Transcribed page text:

____________________

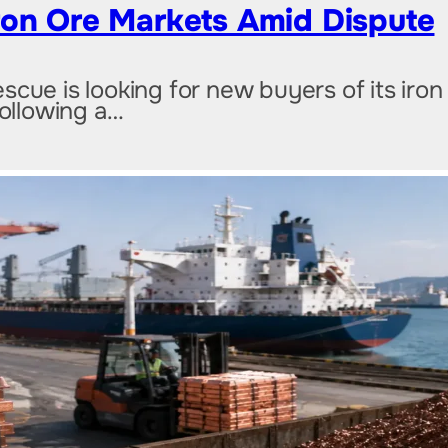
ron Ore Markets Amid Dispute
cue is looking for new buyers of its iron
following a…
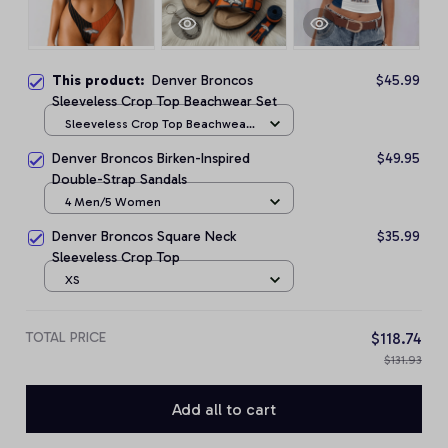
This product:
Denver Broncos
$45.99
Sleeveless Crop Top Beachwear Set
Sleeveless Crop Top Beachwear
Set / S
Denver Broncos Birken-Inspired
$49.95
Double-Strap Sandals
4 Men/5 Women
Denver Broncos Square Neck
$35.99
Sleeveless Crop Top
XS
TOTAL PRICE
$118.74
$131.93
Add all to cart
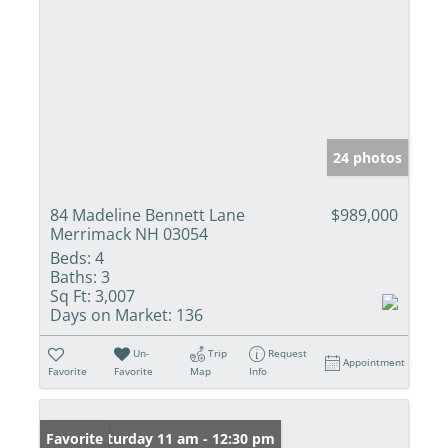
24 photos
84 Madeline Bennett Lane
$989,000
Merrimack NH 03054
Beds:
4
Baths:
3
Sq Ft:
3,007
Days on Market:
136
Un-
Trip
Request
Appointment
Favorite
Favorite
Map
Info
Open: Saturday 11 am - 12:30 pm
Favorite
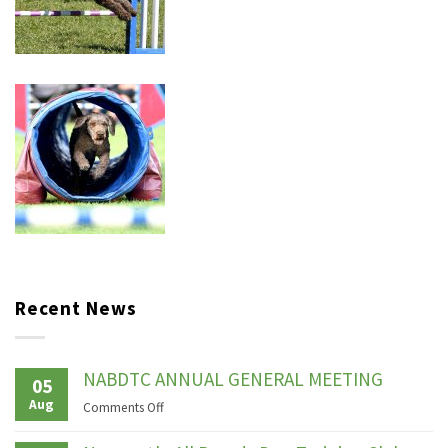
Recent News
NABDTC ANNUAL GENERAL MEETING
05
Aug
on
Comments Off
NABDTC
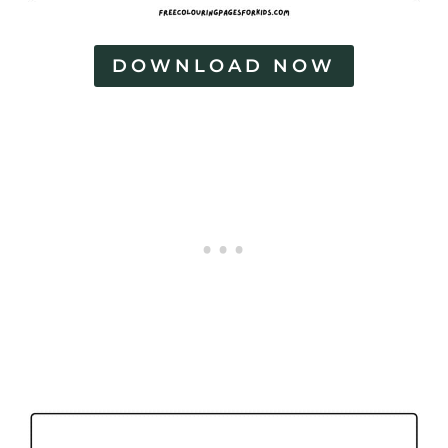
DOWNLOAD NOW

____________________

§ Task prompt:
Write out every line of text from the rows above word for word. Omit the pictures.

§ Exercise answer:
ron Ore Markets Amid Dispute
cue is looking for new buyers of its iron
following a…
This product:
Denver Broncos
$45.99
Sleeveless Crop Top Beachwear Set
Sleeveless Crop Top Beachwear
Set / S
Denver Broncos Birken-Inspired
$49.95
Double-Strap Sandals
4 Men/5 Women
Denver Broncos Square Neck
$35.99
Sleeveless Crop Top
XS
TOTAL PRICE
$118.74
$131.93
Add all to cart
24 photos
84 Madeline Bennett Lane
$989,000
Merrimack NH 03054
Beds:
4
Baths:
3
Sq Ft:
3,007
Days on Market:
136
Un-
Trip
Request
Appointment
Favorite
Favorite
Map
Info
Open: Saturday 11 am - 12:30 pm
Favorite
Recent News
NABDTC ANNUAL GENERAL MEETING
05
Aug
on
Comments Off
NABDTC
DOWNLOAD NOW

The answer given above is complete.